[Source data]
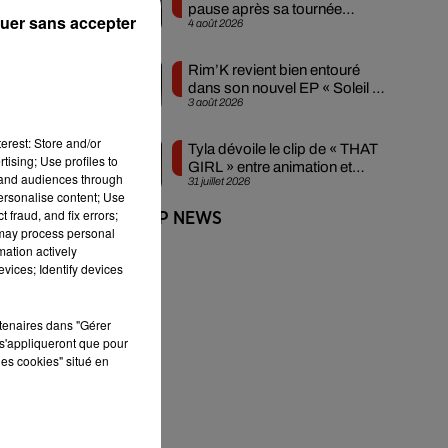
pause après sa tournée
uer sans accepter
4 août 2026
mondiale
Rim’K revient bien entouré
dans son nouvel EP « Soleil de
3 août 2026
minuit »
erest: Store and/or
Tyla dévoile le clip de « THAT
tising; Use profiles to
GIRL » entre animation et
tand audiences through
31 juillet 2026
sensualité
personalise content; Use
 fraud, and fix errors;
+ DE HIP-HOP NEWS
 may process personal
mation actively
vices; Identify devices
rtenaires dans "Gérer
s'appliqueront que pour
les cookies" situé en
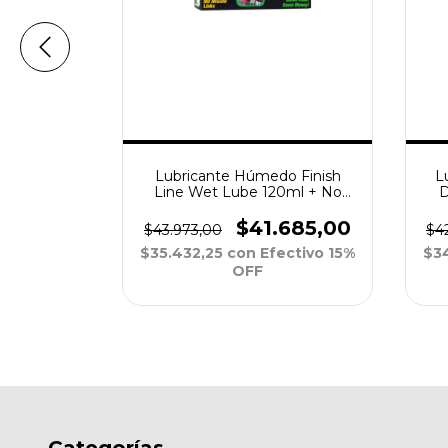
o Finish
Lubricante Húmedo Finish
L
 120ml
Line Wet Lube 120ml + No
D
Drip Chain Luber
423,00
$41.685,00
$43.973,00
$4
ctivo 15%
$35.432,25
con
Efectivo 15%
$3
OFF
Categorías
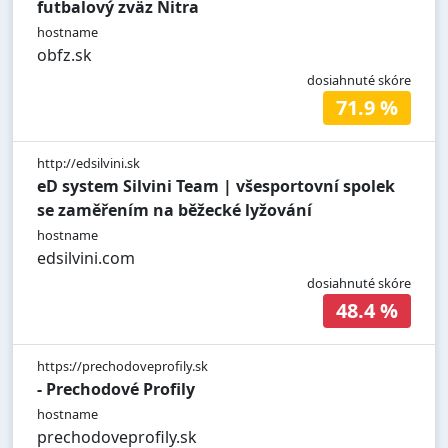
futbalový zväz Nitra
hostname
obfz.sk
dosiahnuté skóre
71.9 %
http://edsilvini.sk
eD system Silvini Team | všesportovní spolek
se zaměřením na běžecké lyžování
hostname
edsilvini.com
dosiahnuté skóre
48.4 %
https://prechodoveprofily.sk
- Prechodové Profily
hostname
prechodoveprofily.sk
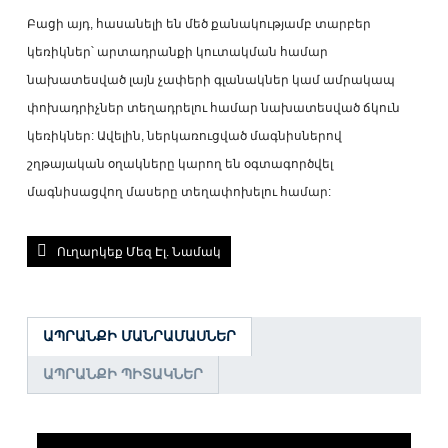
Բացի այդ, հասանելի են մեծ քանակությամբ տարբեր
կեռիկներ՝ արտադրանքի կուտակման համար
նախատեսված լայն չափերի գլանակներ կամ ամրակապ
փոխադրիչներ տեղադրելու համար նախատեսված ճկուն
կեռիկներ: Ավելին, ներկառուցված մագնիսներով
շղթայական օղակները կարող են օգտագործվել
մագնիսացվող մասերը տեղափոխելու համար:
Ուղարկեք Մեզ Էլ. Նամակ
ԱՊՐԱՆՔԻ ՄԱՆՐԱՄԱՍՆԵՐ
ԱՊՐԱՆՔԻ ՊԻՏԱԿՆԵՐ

• [Directive]:
From the items above, extract each line that contains the word "համար".

• [Solution to this problem]:
կեռիկներ՝ արտադրանքի կուտակման համար
փոխադրիչներ տեղադրելու համար նախատեսված ճկուն
մագնիսացվող մասերը տեղափոխելու համար:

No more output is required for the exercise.